How I create my anxiety
This morning I woke up anxious. Or, more accurately, immediately upon waking my first conscious thought was about work and then I felt anxious. This morning, I noticed the thought, let it go, and then started to feel better.
Now, it doesn’t always happen that way. I don’t always catch it. And when I miss it, I’ll often find myself trying to do something to make myself feel better. I’ve been known to pop out of bed at 5am and start working before even making coffee (decaf always because, anxiety).
Learning how my emotions work has been a powerful tool on my journey to just have a better experience of being human. There was a time (around 37 years of my life, to be specific) that I felt completely at the mercy of my emotions. Something would happen out in the world and I would feel something in response, and often that would feel really bad. Cue doing something, anything to feel better.
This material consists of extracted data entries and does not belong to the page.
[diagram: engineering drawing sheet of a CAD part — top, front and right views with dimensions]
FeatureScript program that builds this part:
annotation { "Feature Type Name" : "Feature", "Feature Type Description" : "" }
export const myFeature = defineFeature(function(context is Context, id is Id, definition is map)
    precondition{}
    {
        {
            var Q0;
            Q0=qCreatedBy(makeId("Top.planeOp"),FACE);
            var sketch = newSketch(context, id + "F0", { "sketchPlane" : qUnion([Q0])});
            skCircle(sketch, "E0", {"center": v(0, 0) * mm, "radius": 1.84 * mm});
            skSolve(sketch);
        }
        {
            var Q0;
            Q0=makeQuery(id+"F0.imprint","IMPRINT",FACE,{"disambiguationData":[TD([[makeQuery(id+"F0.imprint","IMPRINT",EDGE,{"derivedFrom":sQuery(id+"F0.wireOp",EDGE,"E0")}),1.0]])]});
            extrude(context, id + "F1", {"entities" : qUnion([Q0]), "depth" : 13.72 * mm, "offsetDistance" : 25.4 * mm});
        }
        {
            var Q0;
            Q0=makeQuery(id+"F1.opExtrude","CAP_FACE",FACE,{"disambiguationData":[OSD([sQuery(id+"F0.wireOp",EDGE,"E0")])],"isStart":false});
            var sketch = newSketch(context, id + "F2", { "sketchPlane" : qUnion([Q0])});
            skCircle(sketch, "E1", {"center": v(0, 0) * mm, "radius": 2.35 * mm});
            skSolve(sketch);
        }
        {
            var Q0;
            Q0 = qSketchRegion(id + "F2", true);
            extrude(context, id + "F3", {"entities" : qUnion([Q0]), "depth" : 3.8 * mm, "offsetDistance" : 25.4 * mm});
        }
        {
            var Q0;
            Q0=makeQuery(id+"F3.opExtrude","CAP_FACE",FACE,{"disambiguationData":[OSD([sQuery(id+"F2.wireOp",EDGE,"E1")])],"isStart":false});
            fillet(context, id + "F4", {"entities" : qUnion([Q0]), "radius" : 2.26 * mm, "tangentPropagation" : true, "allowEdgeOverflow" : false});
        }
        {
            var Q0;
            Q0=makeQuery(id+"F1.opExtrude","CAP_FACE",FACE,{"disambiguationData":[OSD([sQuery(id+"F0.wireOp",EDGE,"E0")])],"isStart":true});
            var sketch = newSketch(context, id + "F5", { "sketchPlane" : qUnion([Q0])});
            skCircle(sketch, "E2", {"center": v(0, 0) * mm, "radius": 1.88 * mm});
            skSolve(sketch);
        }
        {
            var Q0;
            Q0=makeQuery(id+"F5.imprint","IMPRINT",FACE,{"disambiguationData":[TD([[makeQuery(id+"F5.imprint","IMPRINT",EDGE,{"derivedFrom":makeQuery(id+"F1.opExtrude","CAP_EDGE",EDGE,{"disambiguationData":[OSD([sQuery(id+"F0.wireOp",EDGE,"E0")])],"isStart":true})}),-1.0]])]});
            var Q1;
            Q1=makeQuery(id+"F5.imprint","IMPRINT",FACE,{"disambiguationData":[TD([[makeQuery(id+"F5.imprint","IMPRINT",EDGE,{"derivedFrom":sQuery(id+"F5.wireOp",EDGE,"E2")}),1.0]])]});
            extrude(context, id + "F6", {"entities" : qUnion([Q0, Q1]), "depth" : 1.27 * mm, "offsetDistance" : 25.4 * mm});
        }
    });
You may have noticed in your own life that when you do things from a place of feeling bad, often the outcome of that action is not as positive as you would have hoped. That has certainly been the case for me. And that’s actually how I learned about this initially. I was focused on getting better results in my life and I worked backwards to find my out of control shitty emotions at the root of it.
It helps to understand as a starting point how your nervous system works because it’s often sympathetic nervous system activation that creates those two dominant shitty feelings: anxiety and anger.
Your autonomic nervous system has two sub-systems, the parasympathetic and sympathetic. Your nervous system has a lot of keeping-you-alive functions (like making your organs work without you having to think about it), but it also regulates your fight, flight, freeze (and sometimes fawn) responses. This is the part of nervous system function that affects your emotional experience of life and over which you actually have some modicum of control.
I’m not going to get too deep in the weeds this morning, because work is actually calling, but I wanted to provide this illustration to get you thinking. I woke up this morning safe in my bed and my body went into flight mode. That’s what anxiety is, flight mode.
Why? There was no threat. There had been no noise to make me think there was an intruder in my house. I simply had a thought that my brain interpreted as threatening and my body responded as though there was something to run from.
This is all fine and good, but if your response to me is something along the lines of, “but, Talia, that thought is true. I have lots of legitimate things to worry about,” then we still have work to do. My response would be for now, don’t believe everything (or possibly anything) that you think.
But that’s a topic for its own post.